▸ **Task item**: An exact copy of every entry is what's needed, so please transcribe them all.

▸ **Data for this task**:
BEGIN

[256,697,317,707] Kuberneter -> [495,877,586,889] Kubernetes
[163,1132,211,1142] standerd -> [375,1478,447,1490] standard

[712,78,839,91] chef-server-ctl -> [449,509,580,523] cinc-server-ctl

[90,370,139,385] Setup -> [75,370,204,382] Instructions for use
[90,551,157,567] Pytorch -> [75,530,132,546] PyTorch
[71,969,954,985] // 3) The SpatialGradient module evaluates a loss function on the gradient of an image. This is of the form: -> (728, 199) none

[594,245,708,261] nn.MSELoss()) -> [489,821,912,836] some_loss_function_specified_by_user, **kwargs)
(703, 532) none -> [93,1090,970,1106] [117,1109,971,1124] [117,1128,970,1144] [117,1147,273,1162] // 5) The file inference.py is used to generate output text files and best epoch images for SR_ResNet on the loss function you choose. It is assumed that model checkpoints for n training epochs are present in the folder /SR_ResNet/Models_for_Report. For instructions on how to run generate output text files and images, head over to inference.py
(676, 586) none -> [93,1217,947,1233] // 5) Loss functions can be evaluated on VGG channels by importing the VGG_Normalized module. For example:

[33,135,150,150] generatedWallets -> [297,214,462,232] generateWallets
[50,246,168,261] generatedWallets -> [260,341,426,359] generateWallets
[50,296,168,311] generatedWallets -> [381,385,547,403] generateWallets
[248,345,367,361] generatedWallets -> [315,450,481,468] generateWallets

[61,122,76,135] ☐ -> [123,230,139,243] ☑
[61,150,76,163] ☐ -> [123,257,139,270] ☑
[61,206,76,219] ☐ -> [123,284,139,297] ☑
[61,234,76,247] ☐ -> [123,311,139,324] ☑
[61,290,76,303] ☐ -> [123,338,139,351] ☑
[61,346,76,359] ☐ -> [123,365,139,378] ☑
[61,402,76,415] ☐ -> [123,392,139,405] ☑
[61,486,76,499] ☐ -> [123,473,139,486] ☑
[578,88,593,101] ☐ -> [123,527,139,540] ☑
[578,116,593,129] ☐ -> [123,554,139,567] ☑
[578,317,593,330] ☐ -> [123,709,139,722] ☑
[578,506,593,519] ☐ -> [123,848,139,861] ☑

END

▸ **Task output**:
[256,697,317,707] Kuberneter -> [495,877,586,889] Kubernetes
[163,1132,211,1142] standerd -> [375,1478,447,1490] standard

[712,78,839,91] chef-server-ctl -> [449,509,580,523] cinc-server-ctl

[90,370,139,385] Setup -> [75,370,204,382] Instructions for use
[90,551,157,567] Pytorch -> [75,530,132,546] PyTorch
[71,969,954,985] // 3) The SpatialGradient module evaluates a loss function on the gradient of an image. This is of the form: -> (728, 199) none

[594,245,708,261] nn.MSELoss()) -> [489,821,912,836] some_loss_function_specified_by_user, **kwargs)
(703, 532) none -> [93,1090,970,1106] [117,1109,971,1124] [117,1128,970,1144] [117,1147,273,1162] // 5) The file inference.py is used to generate output text files and best epoch images for SR_ResNet on the loss function you choose. It is assumed that model checkpoints for n training epochs are present in the folder /SR_ResNet/Models_for_Report. For instructions on how to run generate output text files and images, head over to inference.py
(676, 586) none -> [93,1217,947,1233] // 5) Loss functions can be evaluated on VGG channels by importing the VGG_Normalized module. For example:

[33,135,150,150] generatedWallets -> [297,214,462,232] generateWallets
[50,246,168,261] generatedWallets -> [260,341,426,359] generateWallets
[50,296,168,311] generatedWallets -> [381,385,547,403] generateWallets
[248,345,367,361] generatedWallets -> [315,450,481,468] generateWallets

[61,122,76,135] ☐ -> [123,230,139,243] ☑
[61,150,76,163] ☐ -> [123,257,139,270] ☑
[61,206,76,219] ☐ -> [123,284,139,297] ☑
[61,234,76,247] ☐ -> [123,311,139,324] ☑
[61,290,76,303] ☐ -> [123,338,139,351] ☑
[61,346,76,359] ☐ -> [123,365,139,378] ☑
[61,402,76,415] ☐ -> [123,392,139,405] ☑
[61,486,76,499] ☐ -> [123,473,139,486] ☑
[578,88,593,101] ☐ -> [123,527,139,540] ☑
[578,116,593,129] ☐ -> [123,554,139,567] ☑
[578,317,593,330] ☐ -> [123,709,139,722] ☑
[578,506,593,519] ☐ -> [123,848,139,861] ☑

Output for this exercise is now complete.